= TEXT TO READ =
>>>>>

3. Where any material
item shown in the financial statements or included in amounts shown
therein cannot be determined with substantial accuracy, an estimated
amount described as such shall be included in respect of that item
together with the description of the item.
4. Except for the
financial statements laid before the company, financial statements
shall also give the corresponding figures for the immediately preceding
financial years.
5. No provision with
respect to the information to be given in the financial statements
shall be deemed to require the amount of any item that is of no material
significance to be given separately.
6. Any information
required to be given in respect of any of the items in the financial
statements shall, if it cannot be included in such statements, be
furnished in a separate note, schedule or statement to be attached
to, and which shall be deemed to form an integral part of the financial
statements.
7. The figures in
the financial statements may be rounded off to the rearest thousand
of rupees.
8. Where any property
or asset, acquired with the funds of the company, is not held in the
name of the company or is not in the possession and control of the
company, this fact shall be stated; and the description and value
of the property or asset, the person in whose name and possession
it is held shall be disclosed.
9. If any loan or
advance has been granted or debt allowed on terms softer than those
generally prevalent in trade or any relief or concession allowed in
matters of interest, repayment, security or documentation, details
with reasons thereof shall be stated alongwith the nature of interest
of the company or its directors or other offices.
PART II
REQUIREMENTS
AS TO BALANCE-SHEET
1. The assets and
liabilities shall be classified under the headings appropriate to
the company's business distinguishing as regards assets between fixed
assets, long-term prepayments and deferred costs, investments, loans
and advances and current assets and as regards liabilities between
share capital and reserves, long-term loans, 1[redeemable capital],
debentures and deferred liabilities and current liabilities and provisions.

<<<<<

= WRITTEN PROBLEM =
From the financial statements text above, reproduce verbatim the passage that opens with "7. The figures" and closes with "shall be disclosed.".

= DATASET RECORDS =
>>>>>

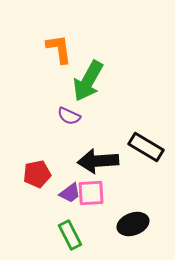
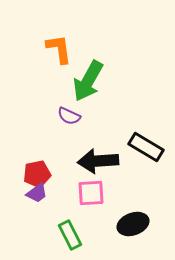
purple trapezoid: moved 33 px left
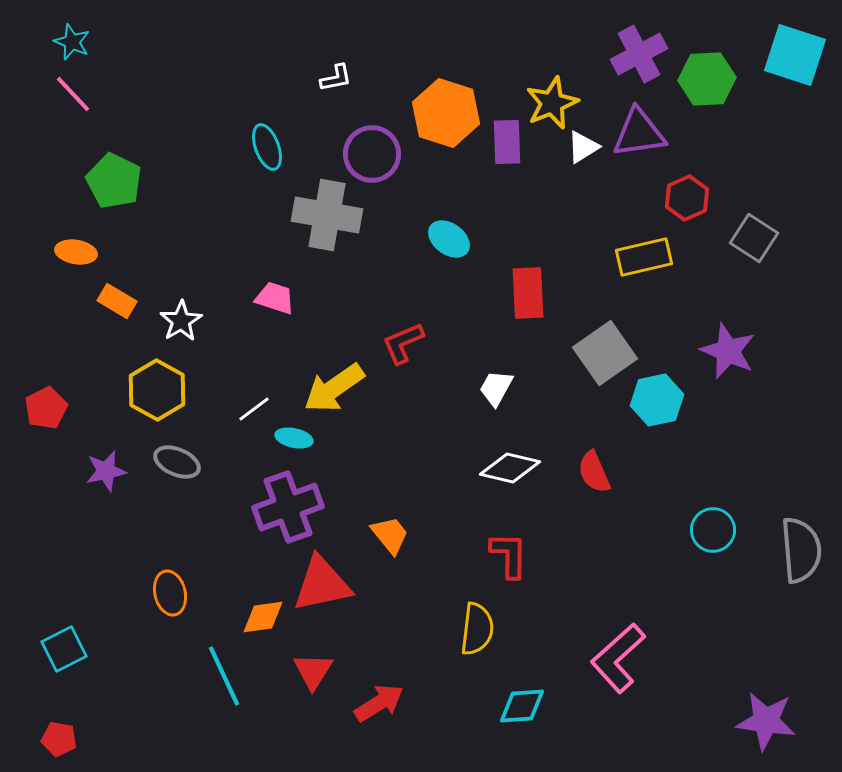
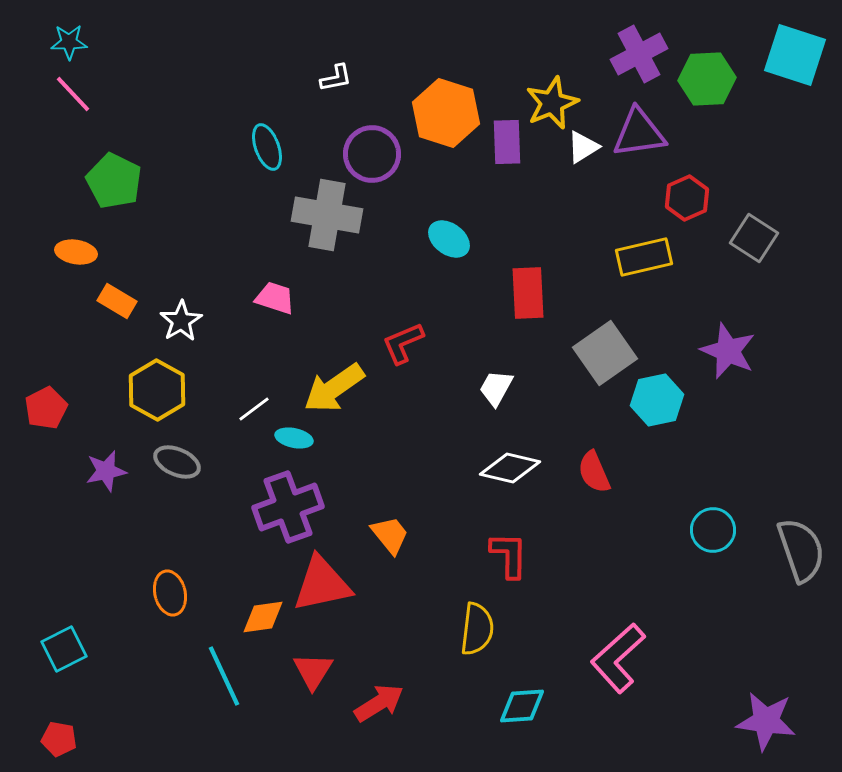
cyan star at (72, 42): moved 3 px left; rotated 24 degrees counterclockwise
gray semicircle at (801, 550): rotated 14 degrees counterclockwise
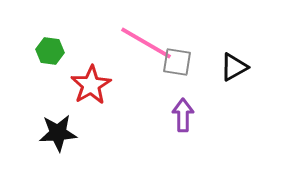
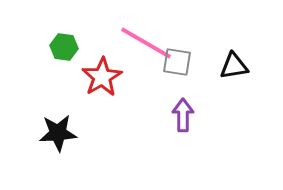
green hexagon: moved 14 px right, 4 px up
black triangle: moved 1 px up; rotated 20 degrees clockwise
red star: moved 11 px right, 8 px up
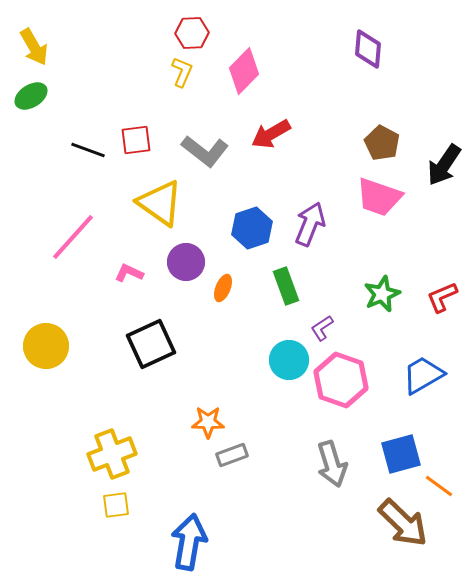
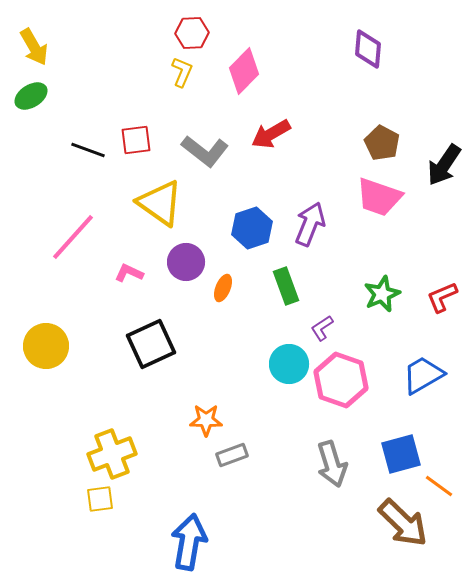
cyan circle: moved 4 px down
orange star: moved 2 px left, 2 px up
yellow square: moved 16 px left, 6 px up
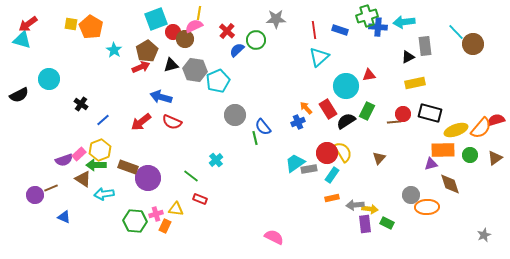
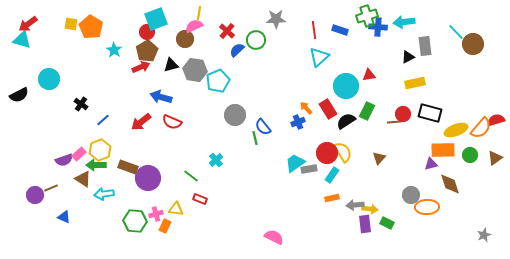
red circle at (173, 32): moved 26 px left
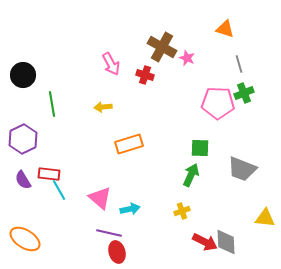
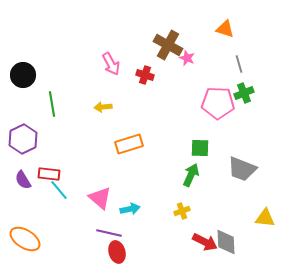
brown cross: moved 6 px right, 2 px up
cyan line: rotated 10 degrees counterclockwise
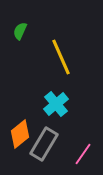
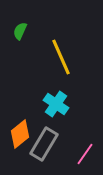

<<<<<

= ANSWER FOR THE TASK =
7. The figures in
the financial statements may be rounded off to the rearest thousand
of rupees.
8. Where any property
or asset, acquired with the funds of the company, is not held in the
name of the company or is not in the possession and control of the
company, this fact shall be stated; and the description and value
of the property or asset, the person in whose name and possession
it is held shall be disclosed.